Odpowiedz krótko na pytania do wpisu o Łukaszu Warzesze:
(a) W jakim portalu Łukasz Warzecha opublikował swój tekst?
(b) Od jakich słów, według wpisu, zaczynałoby się oświadczenie napisane na miejscu wymienionych profesorów?
(c) Na czym, według wpisu, polega misja dziennikarzy?

== Tekst źródłowy ==
----------------
NOWE POSTY | NOWE TEMATY | POPULARNE | STAT | RSS | KONTAKT | REJESTRACJA | Login: Hasło: rss dla

HOME » WARZECHA DEMASKUJE PROFESORÓW

Przejdz do dołu stronyStrona: 1 / 1    strony: [1]

Warzecha demaskuje profesorów

  
marcus
11.06.2014 20:13:20
poziom najwyższy i najjaśniejszy :-)



Grupa: Użytkownik

Posty: 2112 #1862967
Od: 2014-5-4
Obrazek
Czym się kończy zadawanie z takimi egzemplarzami jak Łukasz Warzecha mogą się od wczoraj przekonać profesorowie Krasnodębski, Thompson, Staniszkis i Zybertowicz. Otóż napisał pan Łukasz w portalu „W polityce” tekst pod tytułem „Czy naprawdę chcemy, żeby Marysia Sokołowska zajęła miejsce profesorów Krasnodębskiego, Thompson, Staniszkis, Zybertowicza…?”.

To jest moim zdaniem koniec. Łukasz Warzecha nie dość, ze zdemaskował intencje środowiska, które i tak były od dłuższego czasu czytelne, no ale teraz są już czytelne dla wszystkich, to jeszcze obnażył słabość tego środowiska.

To jest coś niepojętego. Myśmy tu wielokrotnie dworowali z Warzechy, że głupek, że pretensjonalny, że pilot Boeinga, ale to jest jak powiadam koniec. Na miejscu wymienionych po prostu napisałbym oświadczenie, które zaczynałoby się od słów: nigdy nie miałem nic wspólnego z Łukaszem Warzechą, a nasze rozmowy miały zawsze charakter kuluarowy i zdawkowy. Potem zaś wyjaśniłbym wszystkim, że Warzecha to aspirujący frustrat, któremu poprzewracało się w głowie.

No, ale tak byłoby w moim przypadku, a co zrobią przywołani przez Warzechę profesorowie tego nie wiem. Przejdę teraz do szczegółów zajścia, a zacznę od zdefiniowania misji, tak Warzechy jak i akademików, oraz do roli jaką w tym wszystkim odgrywa Marysia Sokołowska.

Dla każdego dziennikarza, pod każdą szerokością geograficzną jasne i oczywiste byłoby, że pojawienie się w sytuacji takiej jaka nam jest dostępna, kogoś takiego jak Marysia, to jest po prostu szansa. Nie tylko szansa, ale także obowiązek. Misja bowiem dziennikarzy polega na opisywaniu rzeczywistości taką jaka ona jest. Przy całkowitym zaś spłaszczeniu mózgów młodzieży przez media, Marysia i jej słowa dramatycznie zmienią obraz tej rzeczywistości, nie tylko w mózgu Warzechy, ale w moim także.

Stąd właśnie wnoszę, że dziennikarze powinni do Marysi biec i pytać ją o różne rzeczy, ale powinni także postarać się wyjaśnić nam, czy nie jest ona częścią jakiegoś planu.
----------------
== Materiał do analizy ==
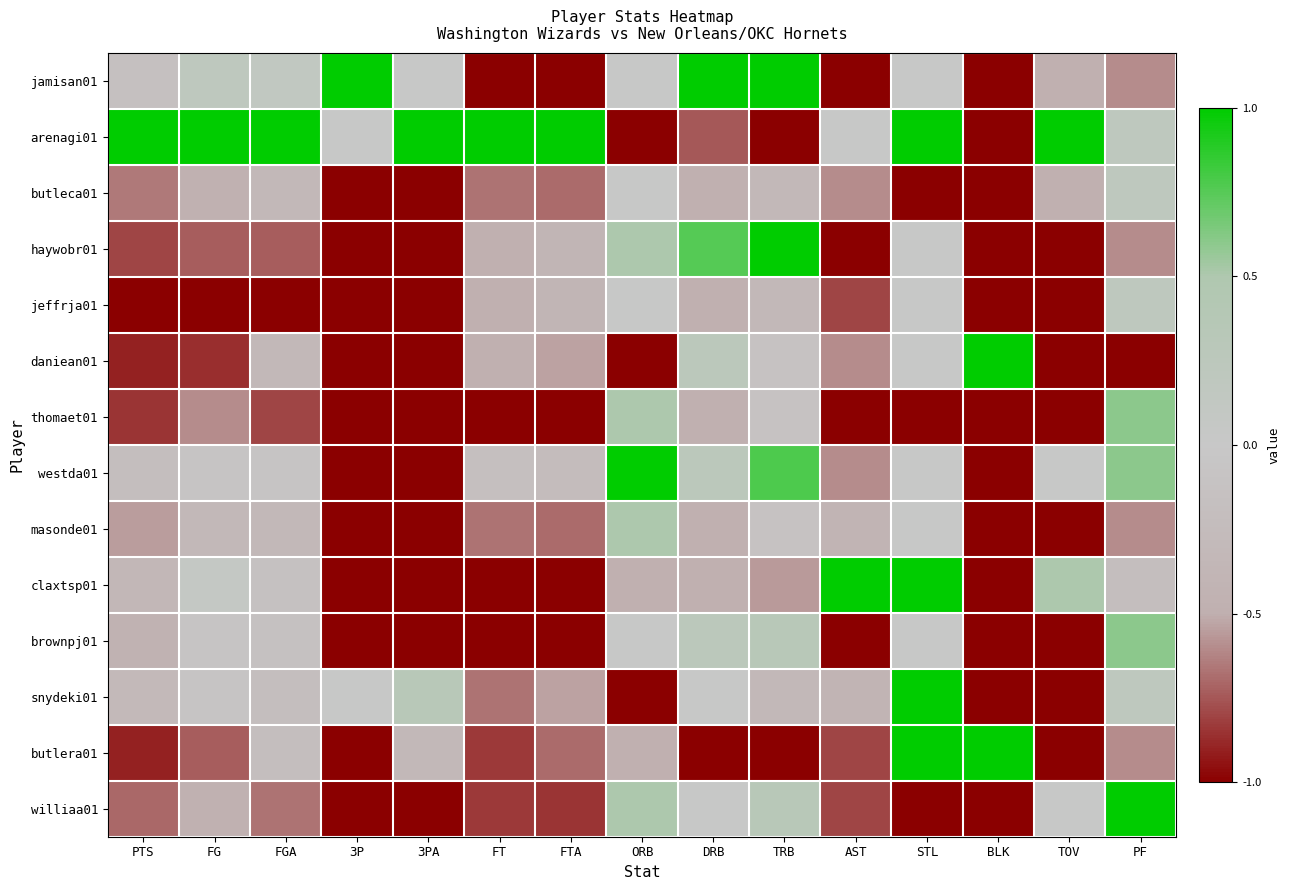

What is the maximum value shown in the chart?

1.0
----------------
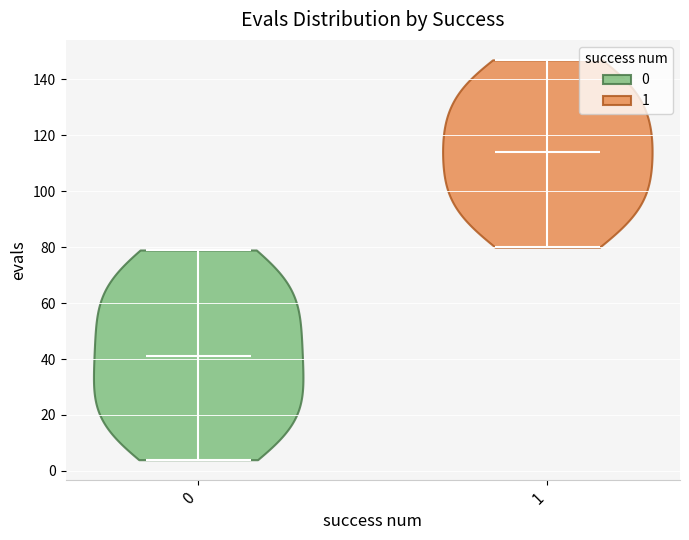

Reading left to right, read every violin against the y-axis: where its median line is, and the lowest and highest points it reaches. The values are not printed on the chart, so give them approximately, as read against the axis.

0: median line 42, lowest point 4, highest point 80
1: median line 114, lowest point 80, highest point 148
----------------
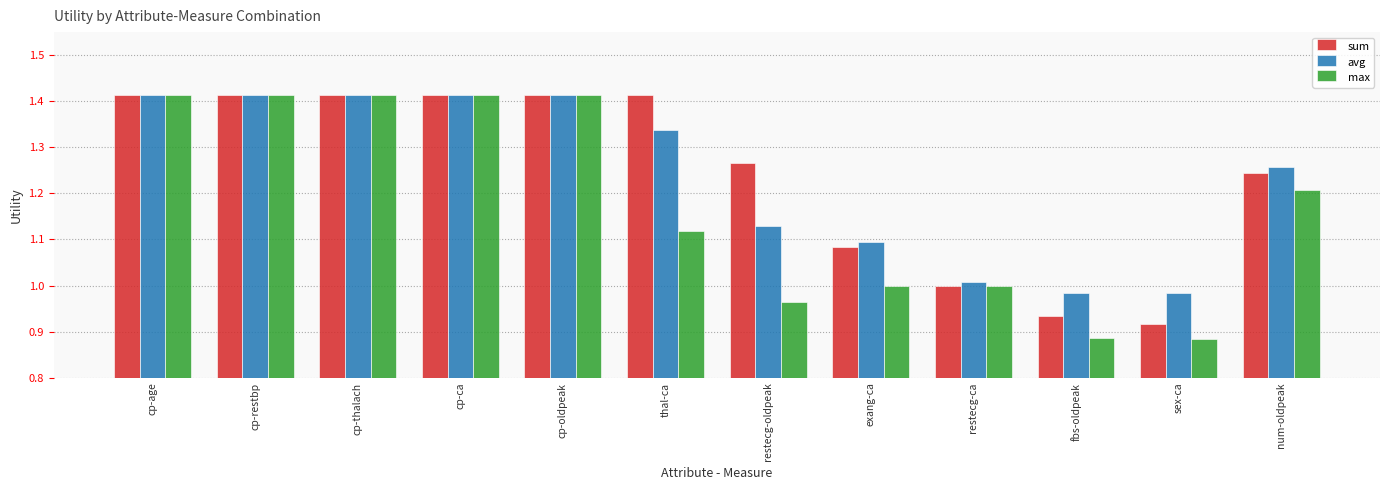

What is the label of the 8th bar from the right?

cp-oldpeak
----------------
== Miejsce na odpowiedź ==
(a) W portalu „W polityce”.
(b) Od słów: nigdy nie miałem nic wspólnego z Łukaszem Warzechą, a nasze rozmowy miały zawsze charakter kuluarowy i zdawkowy.
(c) Na opisywaniu rzeczywistości taką, jaka ona jest.